Al Sharpton
A Baptist minister, political and civil rights and social justice activist, and radio talk show host of Keepin It Real, Al Sharpton fights injustice wherever he finds it. He makes regular guest appearances on The O'Reilly Factor and MSNBC and is praised as "a man who is willing to tell it like it is".
Born in Brooklyn, New York, in 1954, the Reverend Alfred "Al" Sharpton has been preaching since age four. He was licensed and ordained at age nine. In 1971, he founded the National Youth Movement and for seventeen years led the organization, registering young people to vote and giving them job opportunities. His direct-action and civil disobedience campaigns have brought attention to injustice in many areas.
Sharpton has pursued other interests while continuing to preach: in his teens, he established a close bond with James Brown and developed a father-son relationship, eventually recording the record God Smiled on Me with him. In the 1970s and early 1980s, he worked as a youth organizer with boxing promoter Don King while learning more about African American politics and entertainment.
However, Sharpton never strayed far from activism. He formed the National Action Network in 1991 to fight for progressive, popular-based social policies by providing extensive voter education and registration campaigns, economic support for small community businesses, and by confronting corporate racism. That same year, Sharpton was stabbed in a Bensonhurst schoolyard. This represented a turning point for him. Eventually, he met and reconciled with his attacker.

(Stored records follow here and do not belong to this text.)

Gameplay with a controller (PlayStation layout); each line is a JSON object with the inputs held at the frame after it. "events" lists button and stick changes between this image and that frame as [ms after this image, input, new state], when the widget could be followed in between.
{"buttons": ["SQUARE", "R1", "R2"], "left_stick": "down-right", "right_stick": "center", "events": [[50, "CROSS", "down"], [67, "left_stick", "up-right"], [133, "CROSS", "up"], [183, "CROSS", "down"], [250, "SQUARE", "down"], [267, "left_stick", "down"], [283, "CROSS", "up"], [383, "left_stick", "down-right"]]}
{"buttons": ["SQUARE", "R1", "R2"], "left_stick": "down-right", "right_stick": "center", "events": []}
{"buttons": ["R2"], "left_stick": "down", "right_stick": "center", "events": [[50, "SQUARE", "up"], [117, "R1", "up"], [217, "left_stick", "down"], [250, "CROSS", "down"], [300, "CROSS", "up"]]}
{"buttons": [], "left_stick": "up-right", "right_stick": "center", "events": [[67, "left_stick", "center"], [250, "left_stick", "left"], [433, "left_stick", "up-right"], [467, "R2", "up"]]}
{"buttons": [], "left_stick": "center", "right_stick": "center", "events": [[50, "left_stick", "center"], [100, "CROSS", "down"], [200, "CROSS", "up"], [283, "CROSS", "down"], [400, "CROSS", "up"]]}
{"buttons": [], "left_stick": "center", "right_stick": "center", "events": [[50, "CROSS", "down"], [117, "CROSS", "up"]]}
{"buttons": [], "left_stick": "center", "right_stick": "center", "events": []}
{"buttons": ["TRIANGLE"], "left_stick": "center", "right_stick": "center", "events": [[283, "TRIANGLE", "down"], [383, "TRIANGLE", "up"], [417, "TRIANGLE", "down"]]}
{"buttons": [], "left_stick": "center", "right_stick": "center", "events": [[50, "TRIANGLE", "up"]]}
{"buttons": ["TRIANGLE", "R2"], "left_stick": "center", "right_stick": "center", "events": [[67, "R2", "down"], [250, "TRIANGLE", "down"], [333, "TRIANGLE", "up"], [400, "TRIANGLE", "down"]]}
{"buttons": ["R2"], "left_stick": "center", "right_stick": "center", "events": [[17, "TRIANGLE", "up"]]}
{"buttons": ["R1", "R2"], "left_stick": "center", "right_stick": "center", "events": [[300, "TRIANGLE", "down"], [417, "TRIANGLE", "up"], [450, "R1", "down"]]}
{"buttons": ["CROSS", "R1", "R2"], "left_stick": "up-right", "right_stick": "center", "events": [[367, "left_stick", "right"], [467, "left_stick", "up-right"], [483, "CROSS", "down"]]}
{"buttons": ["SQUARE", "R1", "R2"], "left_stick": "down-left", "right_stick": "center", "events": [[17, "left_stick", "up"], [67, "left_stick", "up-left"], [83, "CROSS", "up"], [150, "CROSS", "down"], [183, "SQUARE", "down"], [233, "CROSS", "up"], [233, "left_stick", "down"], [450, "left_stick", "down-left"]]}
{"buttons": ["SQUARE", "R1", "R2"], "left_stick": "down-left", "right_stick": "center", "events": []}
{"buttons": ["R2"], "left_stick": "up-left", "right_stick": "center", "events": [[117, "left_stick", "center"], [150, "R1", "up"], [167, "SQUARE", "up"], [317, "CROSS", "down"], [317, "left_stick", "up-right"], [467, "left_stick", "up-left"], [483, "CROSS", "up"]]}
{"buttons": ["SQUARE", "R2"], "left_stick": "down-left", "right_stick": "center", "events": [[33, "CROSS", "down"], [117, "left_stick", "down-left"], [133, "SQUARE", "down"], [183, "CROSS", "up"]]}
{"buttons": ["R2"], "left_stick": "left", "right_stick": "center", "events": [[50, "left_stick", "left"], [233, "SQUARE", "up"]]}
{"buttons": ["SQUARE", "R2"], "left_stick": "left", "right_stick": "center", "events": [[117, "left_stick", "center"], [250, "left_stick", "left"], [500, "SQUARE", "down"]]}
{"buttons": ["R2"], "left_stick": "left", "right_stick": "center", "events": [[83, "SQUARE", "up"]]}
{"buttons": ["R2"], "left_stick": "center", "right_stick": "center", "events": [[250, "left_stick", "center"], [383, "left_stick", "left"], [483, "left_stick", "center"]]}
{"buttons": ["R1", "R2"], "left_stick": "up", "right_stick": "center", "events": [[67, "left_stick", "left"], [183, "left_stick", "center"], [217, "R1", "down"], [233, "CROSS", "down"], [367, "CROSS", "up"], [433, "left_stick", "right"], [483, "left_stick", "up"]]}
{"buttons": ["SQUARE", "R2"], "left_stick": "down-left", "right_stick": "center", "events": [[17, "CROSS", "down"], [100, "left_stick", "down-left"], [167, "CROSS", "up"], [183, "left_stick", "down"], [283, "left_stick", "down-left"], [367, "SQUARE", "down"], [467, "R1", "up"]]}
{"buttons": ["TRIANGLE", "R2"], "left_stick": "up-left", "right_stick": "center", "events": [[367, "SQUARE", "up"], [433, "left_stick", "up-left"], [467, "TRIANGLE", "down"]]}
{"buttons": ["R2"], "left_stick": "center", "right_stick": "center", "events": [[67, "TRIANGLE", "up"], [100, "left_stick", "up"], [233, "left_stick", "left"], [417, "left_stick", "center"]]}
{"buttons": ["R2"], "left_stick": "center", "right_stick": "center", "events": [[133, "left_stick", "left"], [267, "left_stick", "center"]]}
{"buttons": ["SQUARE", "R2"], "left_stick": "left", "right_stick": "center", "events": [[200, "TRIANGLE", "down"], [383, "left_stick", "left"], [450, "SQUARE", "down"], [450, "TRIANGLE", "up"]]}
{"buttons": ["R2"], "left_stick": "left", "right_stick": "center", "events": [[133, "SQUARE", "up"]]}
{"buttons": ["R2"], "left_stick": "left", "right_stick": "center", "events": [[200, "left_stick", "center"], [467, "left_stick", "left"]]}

Sharpton has never hesitated to act in support of African Americans, from candidates for public office to Abner Louima, a Haitian immigrant brutalized by Brooklyn police in 1997. Now he is also seeking to build a national multicultural, multiracial movement addressing a range of issues. To that end, in 1999 Sharpton, former New York City Mayor Ed Koch and Harvard Law School professor Charles Ogletree formed Second Chance, a program to serve nonviolent felony offenders after their release from prison. Sharpton also orchestrated a massive protest when police shot unarmed Amadou Diallo 41 times in 1999. In 2001, Sharpton protested the U.S. Navy's bombing of the Puerto Rican island of Vieques. Attempting to fight injustice wherever he finds it, Sharpton is following in the footsteps of the Reverend Martin Luther King, Jr. and the Reverend Jesse Jackson.